Work instruction: The word "Electrónica" may appear in some lines of the data; copy every such line.

__________

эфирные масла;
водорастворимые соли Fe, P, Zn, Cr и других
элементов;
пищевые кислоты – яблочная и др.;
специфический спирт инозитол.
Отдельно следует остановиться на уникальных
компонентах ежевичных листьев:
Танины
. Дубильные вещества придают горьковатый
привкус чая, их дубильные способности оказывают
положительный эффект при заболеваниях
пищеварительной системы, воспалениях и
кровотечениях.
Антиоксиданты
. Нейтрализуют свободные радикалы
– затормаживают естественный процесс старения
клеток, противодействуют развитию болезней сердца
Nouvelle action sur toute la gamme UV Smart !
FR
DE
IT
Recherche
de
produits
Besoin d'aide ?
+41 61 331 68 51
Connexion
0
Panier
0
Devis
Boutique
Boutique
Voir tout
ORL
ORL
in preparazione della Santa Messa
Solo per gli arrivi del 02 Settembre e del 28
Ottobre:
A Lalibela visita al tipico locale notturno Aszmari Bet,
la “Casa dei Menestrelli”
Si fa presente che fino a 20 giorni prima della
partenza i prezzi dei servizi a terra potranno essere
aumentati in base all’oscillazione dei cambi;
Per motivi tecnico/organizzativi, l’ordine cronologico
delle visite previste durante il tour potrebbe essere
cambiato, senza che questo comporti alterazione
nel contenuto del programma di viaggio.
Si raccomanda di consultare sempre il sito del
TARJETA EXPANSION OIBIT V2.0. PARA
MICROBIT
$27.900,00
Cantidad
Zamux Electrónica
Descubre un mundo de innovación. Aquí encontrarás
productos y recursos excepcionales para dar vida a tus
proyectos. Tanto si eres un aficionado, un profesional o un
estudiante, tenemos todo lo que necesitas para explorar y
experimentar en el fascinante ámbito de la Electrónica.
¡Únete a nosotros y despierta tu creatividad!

__________

Answer to this problem:
Zamux Electrónica
experimentar en el fascinante ámbito de la Electrónica.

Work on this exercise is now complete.